Death is sometimes relative
Just like the command prompt (c:\> ) was declared "dead" in 1995, it will be around as long as there are keyboards in one form or another,
CB will be around for as long there are 18wheelers on the road.
Maybe in the USA but not here in Australia where CB is dead. The truckies UHF CB channel is dead no matter where you go. It has been like that for 20 years. In the cities it is dead. No anybody copy, not YL's, no 10-4 good buddies, no eyeballs, no 10-20's, no 10-9's, no breakers, no go-the-breaker, no nothing.

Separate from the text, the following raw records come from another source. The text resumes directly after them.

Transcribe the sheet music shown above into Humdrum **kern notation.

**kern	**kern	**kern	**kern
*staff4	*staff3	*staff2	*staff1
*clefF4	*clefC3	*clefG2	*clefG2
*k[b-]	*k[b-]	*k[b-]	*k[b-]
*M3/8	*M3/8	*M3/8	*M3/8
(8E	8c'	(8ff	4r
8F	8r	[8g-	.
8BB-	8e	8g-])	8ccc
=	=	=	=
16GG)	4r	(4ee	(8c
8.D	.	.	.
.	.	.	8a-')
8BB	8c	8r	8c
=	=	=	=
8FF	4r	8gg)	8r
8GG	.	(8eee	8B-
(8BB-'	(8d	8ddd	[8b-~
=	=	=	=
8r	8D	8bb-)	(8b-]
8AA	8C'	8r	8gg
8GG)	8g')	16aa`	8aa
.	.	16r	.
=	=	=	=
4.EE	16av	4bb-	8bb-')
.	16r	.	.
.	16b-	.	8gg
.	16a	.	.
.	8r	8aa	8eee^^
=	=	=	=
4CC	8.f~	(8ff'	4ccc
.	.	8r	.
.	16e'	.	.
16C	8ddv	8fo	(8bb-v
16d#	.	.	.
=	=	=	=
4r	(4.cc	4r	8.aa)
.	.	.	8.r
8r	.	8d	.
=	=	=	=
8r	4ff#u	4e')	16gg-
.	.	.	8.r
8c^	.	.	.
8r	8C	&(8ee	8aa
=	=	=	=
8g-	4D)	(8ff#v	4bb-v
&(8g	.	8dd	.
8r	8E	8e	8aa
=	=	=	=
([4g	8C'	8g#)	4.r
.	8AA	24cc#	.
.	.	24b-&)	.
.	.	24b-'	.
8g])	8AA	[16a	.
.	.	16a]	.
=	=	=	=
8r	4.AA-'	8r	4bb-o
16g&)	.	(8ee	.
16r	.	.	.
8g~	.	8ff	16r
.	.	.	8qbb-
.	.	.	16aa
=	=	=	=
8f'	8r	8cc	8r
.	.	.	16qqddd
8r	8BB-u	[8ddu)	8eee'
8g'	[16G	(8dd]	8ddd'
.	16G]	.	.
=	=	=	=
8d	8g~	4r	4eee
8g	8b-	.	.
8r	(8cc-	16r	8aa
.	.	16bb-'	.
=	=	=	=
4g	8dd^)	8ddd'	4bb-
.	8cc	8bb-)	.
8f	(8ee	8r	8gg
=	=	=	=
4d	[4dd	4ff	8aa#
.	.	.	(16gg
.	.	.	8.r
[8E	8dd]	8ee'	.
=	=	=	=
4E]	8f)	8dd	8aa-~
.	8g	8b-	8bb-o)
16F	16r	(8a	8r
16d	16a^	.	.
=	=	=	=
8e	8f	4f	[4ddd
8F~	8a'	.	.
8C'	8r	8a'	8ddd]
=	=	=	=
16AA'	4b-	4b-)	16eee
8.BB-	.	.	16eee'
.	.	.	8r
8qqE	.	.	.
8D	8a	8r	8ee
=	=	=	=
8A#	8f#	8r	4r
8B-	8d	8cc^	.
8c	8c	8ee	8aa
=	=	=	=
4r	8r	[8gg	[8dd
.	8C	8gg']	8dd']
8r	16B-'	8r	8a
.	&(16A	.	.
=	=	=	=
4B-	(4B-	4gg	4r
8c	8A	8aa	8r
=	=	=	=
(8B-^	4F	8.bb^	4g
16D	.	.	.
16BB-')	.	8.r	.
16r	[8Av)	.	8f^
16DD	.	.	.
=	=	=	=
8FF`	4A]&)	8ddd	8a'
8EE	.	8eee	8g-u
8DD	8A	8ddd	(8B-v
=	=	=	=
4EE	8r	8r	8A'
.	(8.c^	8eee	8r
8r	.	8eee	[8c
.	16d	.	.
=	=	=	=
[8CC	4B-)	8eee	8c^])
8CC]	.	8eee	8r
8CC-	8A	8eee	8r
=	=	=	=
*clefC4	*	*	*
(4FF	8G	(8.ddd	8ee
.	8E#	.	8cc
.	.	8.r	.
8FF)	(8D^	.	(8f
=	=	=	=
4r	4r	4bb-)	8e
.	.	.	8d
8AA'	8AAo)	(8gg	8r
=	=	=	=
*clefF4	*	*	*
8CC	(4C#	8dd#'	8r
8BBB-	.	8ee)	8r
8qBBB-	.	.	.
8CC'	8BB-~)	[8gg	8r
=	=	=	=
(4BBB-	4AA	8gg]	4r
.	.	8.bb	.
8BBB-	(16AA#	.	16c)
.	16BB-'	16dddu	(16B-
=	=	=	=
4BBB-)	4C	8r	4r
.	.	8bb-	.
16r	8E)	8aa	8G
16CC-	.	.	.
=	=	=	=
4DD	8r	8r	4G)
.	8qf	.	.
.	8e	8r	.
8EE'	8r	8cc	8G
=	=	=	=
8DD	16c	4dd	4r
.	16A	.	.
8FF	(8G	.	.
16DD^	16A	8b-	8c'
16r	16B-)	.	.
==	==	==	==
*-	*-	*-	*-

What a most people don't know is it is permissible to encrypt speech on UHF CB; but illegal to do so on ham radio. Let's just say I know someone who ran a private mobile telephone service on UHF CB in country Victoria in the 1990's . Philips FM320's with some added, er, shall we say "enhancements". Coincidentally, there was no mobile phone bill shock.
I think there is a bit of usage of UHF CB in Norwest WA by
some truckies & also by the "Grey Nomads" back & forth between their campervans.
Listening to the Perth CB Repeaters,& simplex channels on my handheld scanner,mostly all I hear is a few foul mouthed Yahoos---there would only be a handful of any kind of users.
Interestingly,there seems to be a bit of a Renaissance on 27MHz after dead silence for,as you say,20 years.
Early last year,I spent quite a bit of time playing around on 10metres using an Icom IC575a.
This radio receives down to 26MHz,& whilst poking about,I heard quite a few CBers on Ch 35 LSB & a few other frequencies.
Interestingly,they were mainly in Victoria.
If I could hear them,I had a good chance of hitting VK3RHF 10m FM repeater,which I did quite regularly last Autumn.
There were a few WA CBers on too,which interested me enough to try to unearth the old Electrophone SSB rig,but it looks like I may have chucked it out.